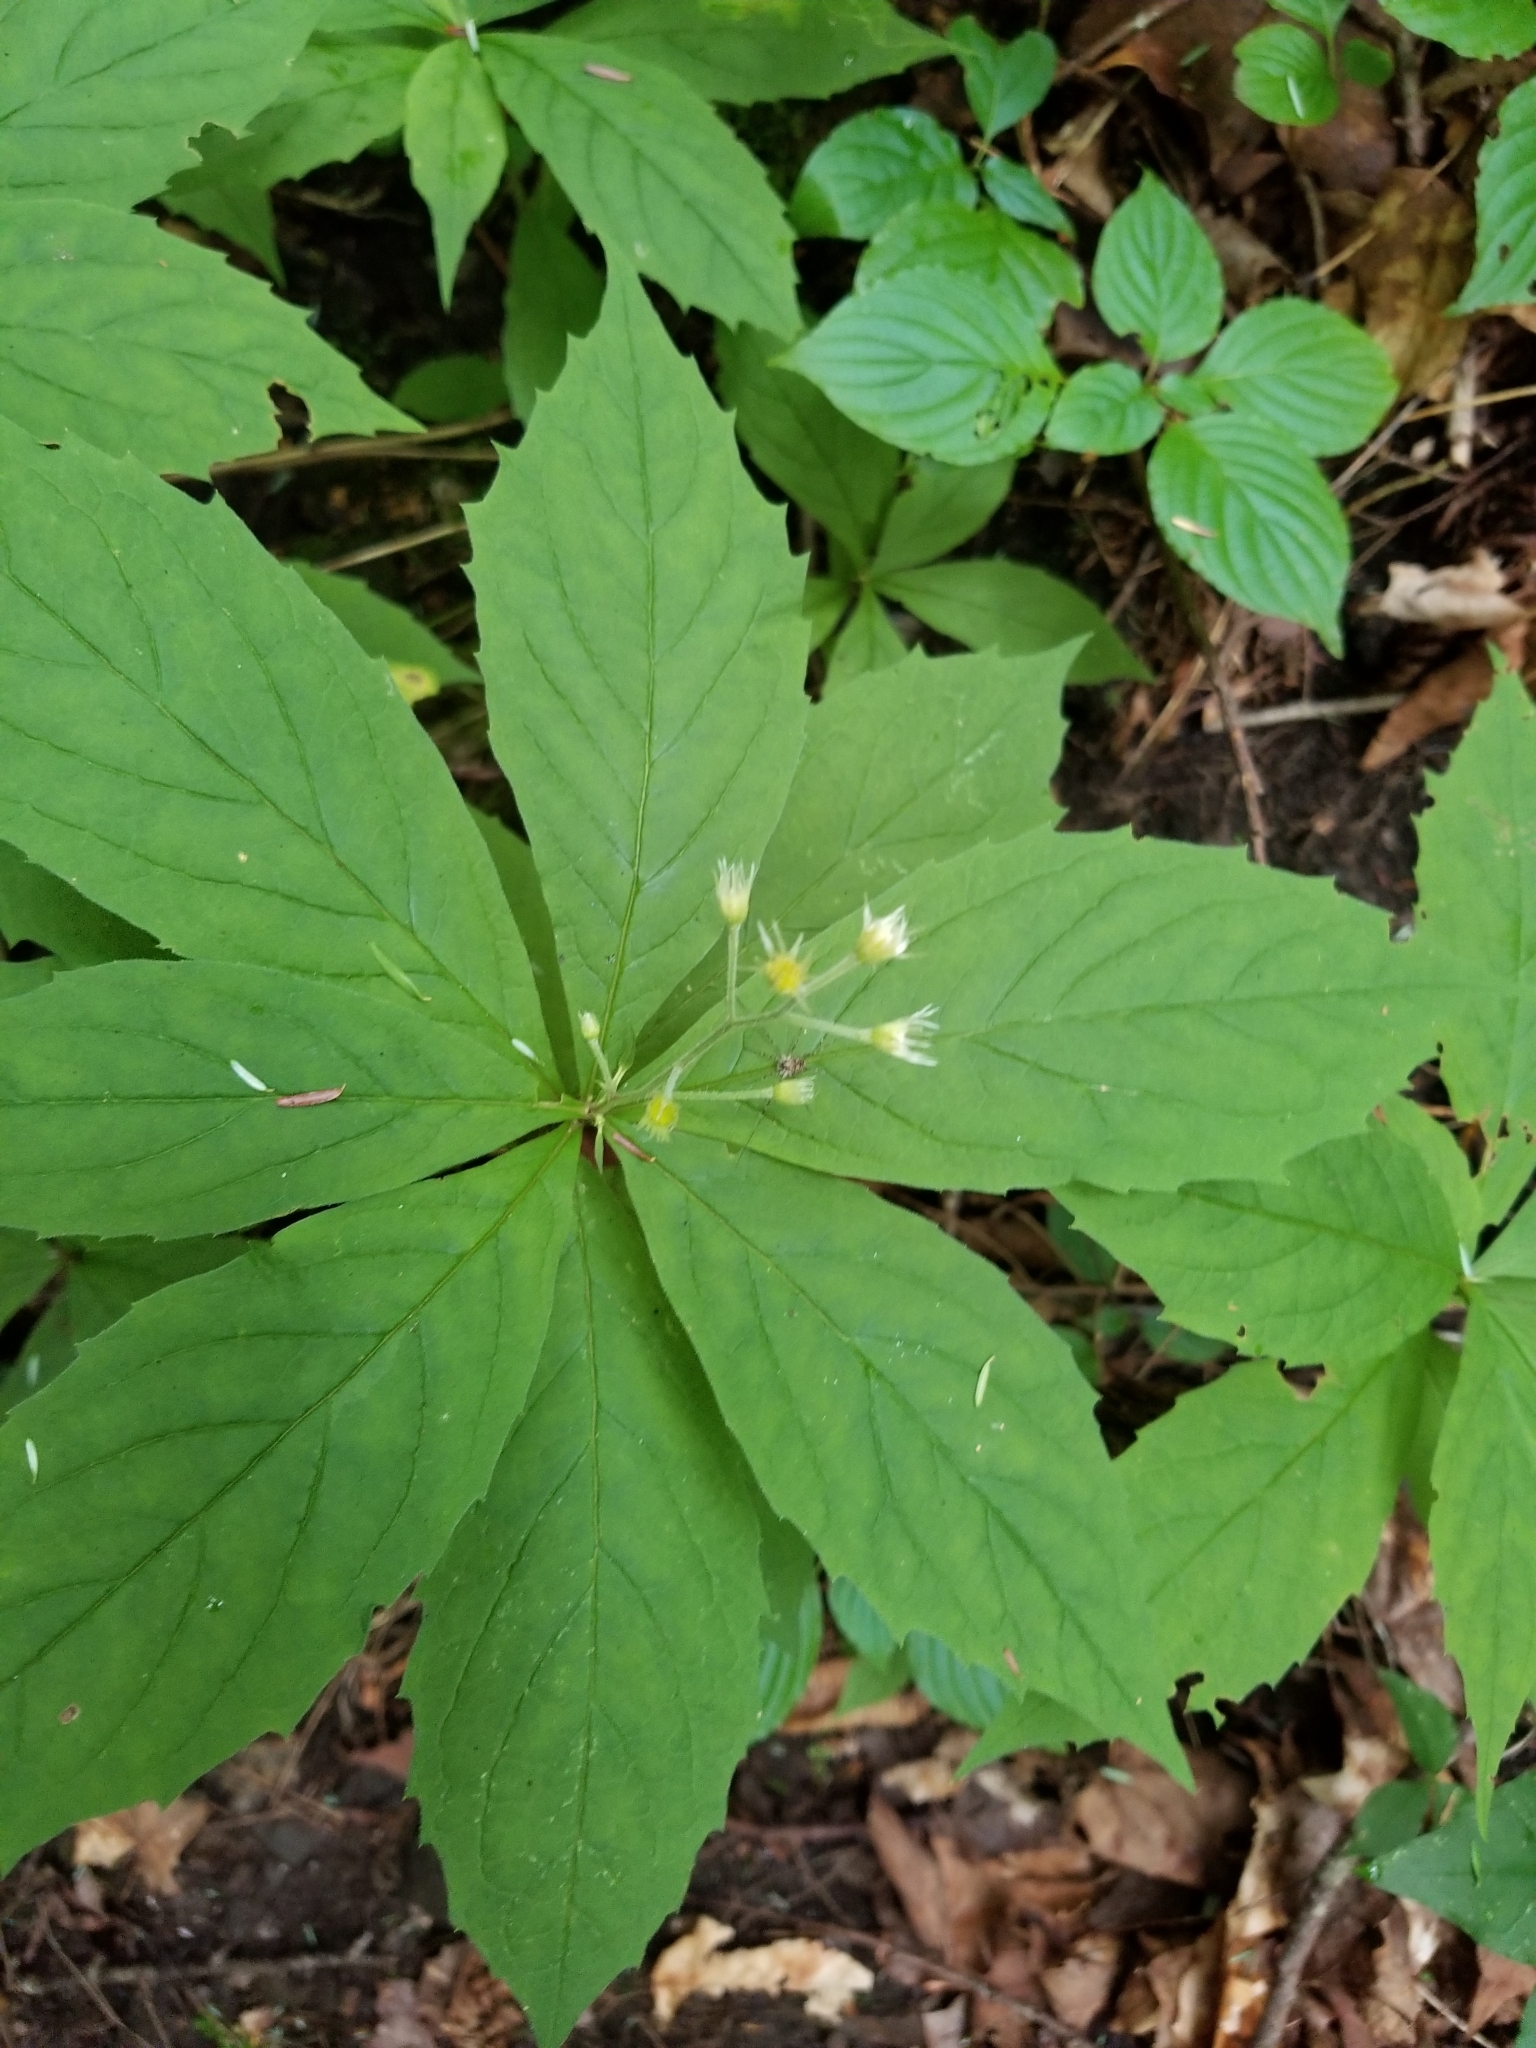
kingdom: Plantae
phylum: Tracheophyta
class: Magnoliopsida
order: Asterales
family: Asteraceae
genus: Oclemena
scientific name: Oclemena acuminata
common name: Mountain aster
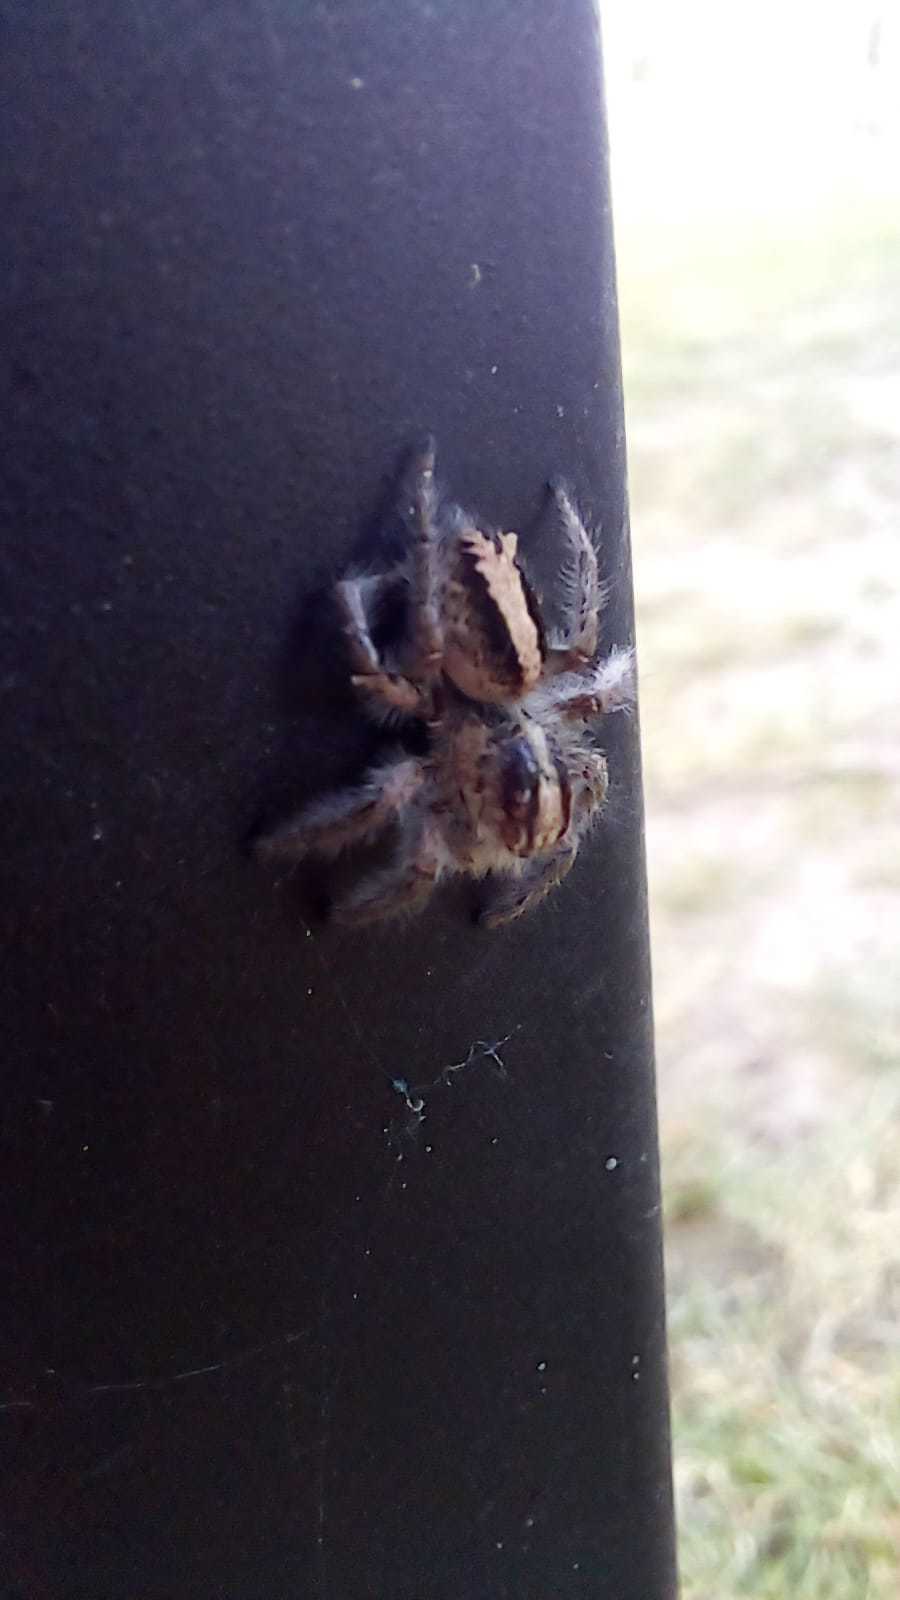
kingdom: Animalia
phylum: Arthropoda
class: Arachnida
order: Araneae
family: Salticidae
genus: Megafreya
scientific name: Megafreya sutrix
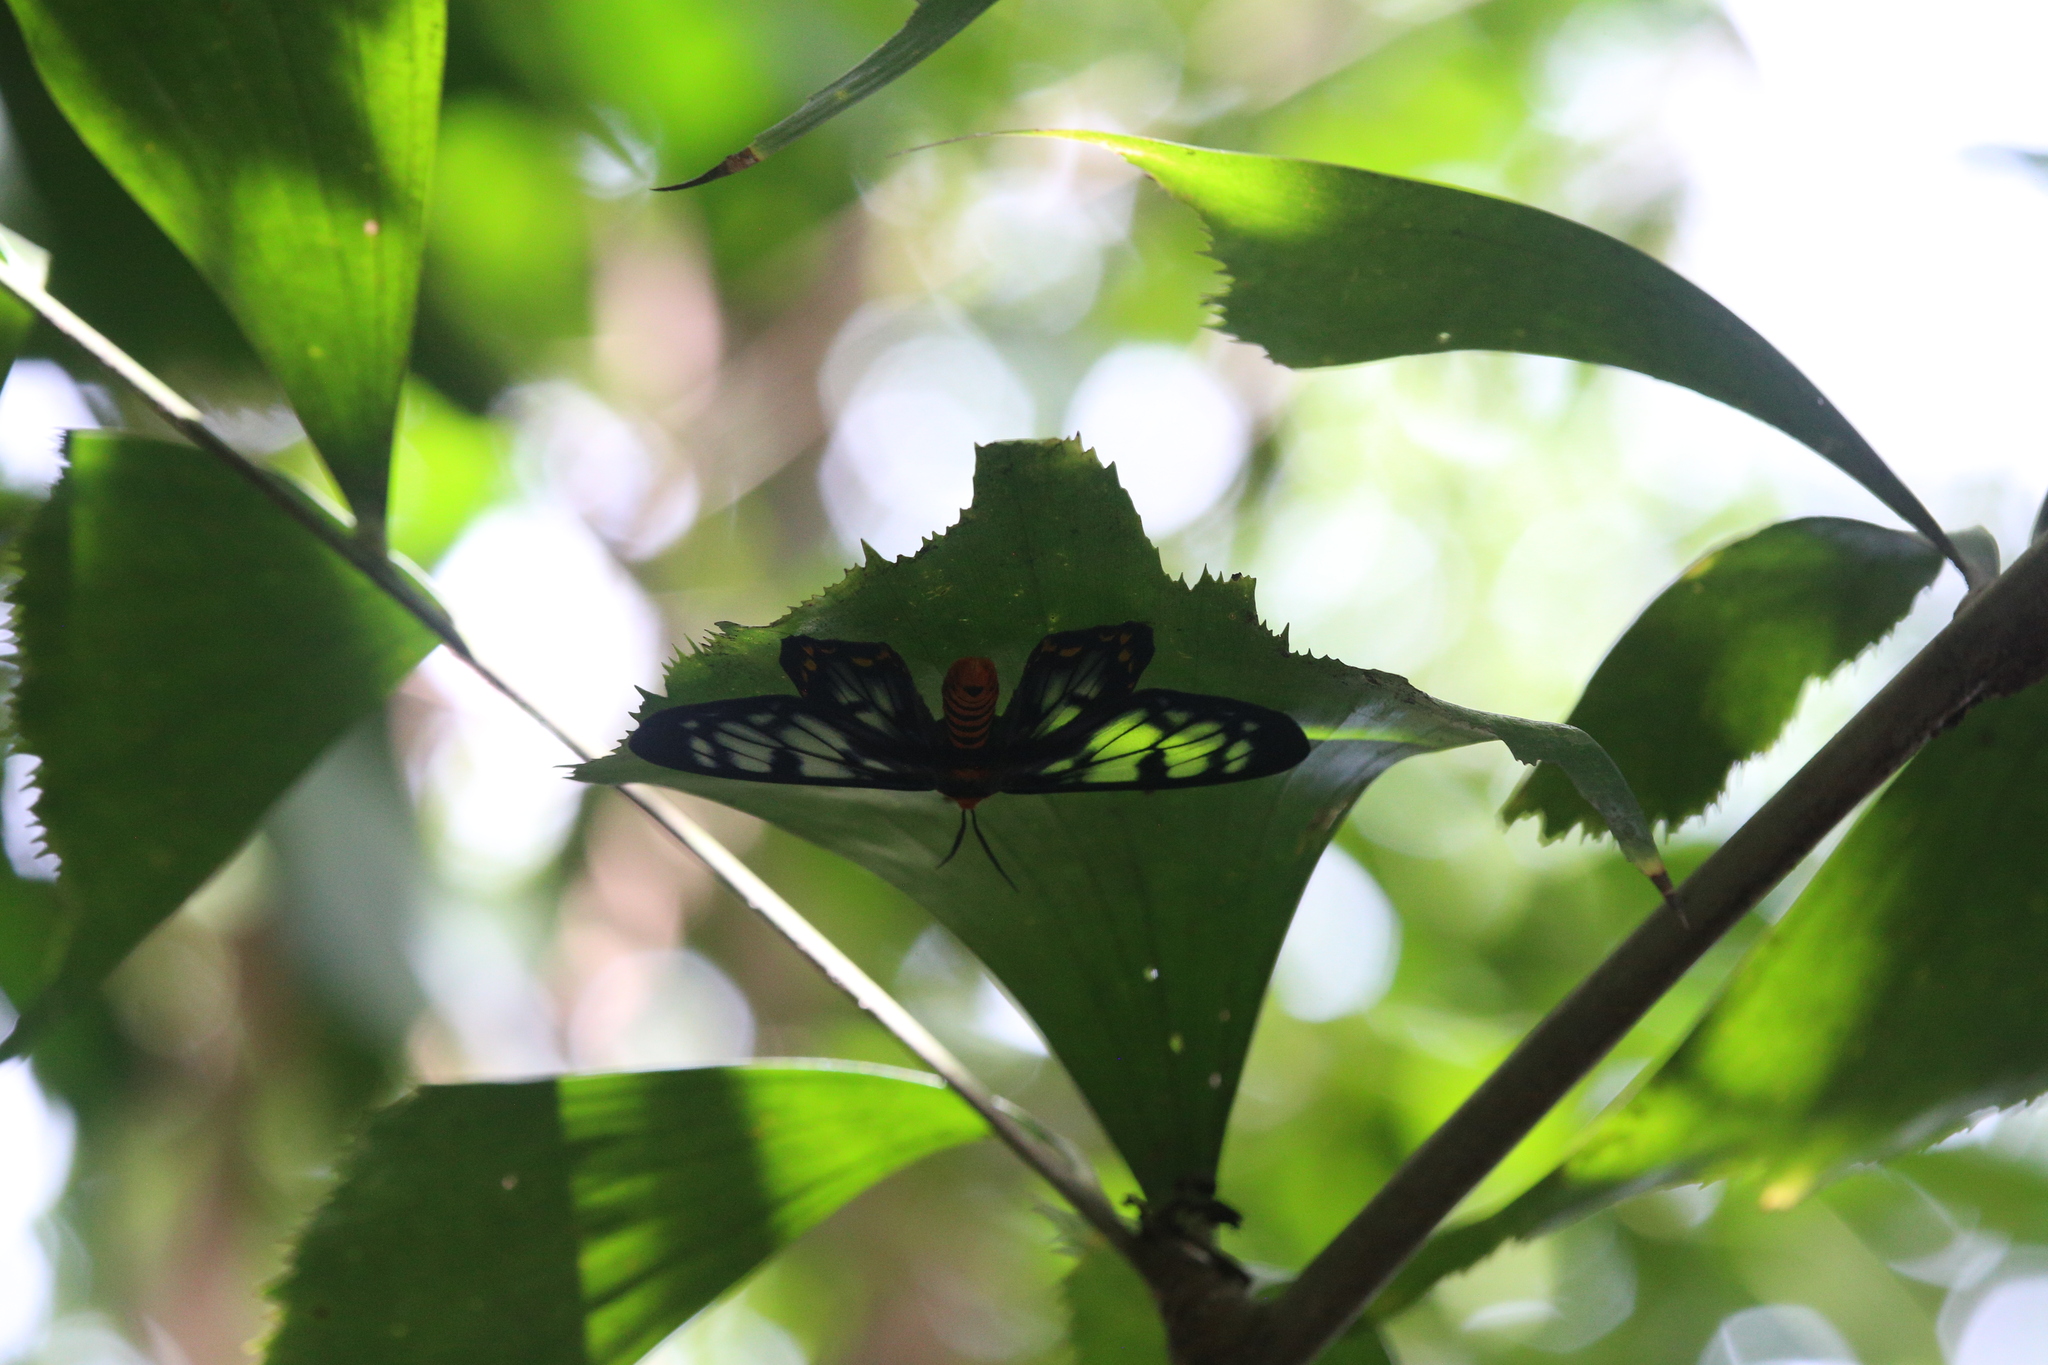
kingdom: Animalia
------------
Turn the lines in all the records into a JSON list of strings, one string per line, leaving out blank lines and the pictures.

[
  "kingdom: Plantae",
  "phylum: Tracheophyta",
  "class: Magnoliopsida",
  "order: Asterales",
  "family: Asteraceae",
  "genus: Oclemena",
  "scientific name: Oclemena acuminata",
  "common name: Mountain aster",
  "kingdom: Animalia",
  "phylum: Arthropoda",
  "class: Arachnida",
  "order: Araneae",
  "family: Salticidae",
  "genus: Megafreya",
  "scientific name: Megafreya sutrix",
  "kingdom: Animalia"
]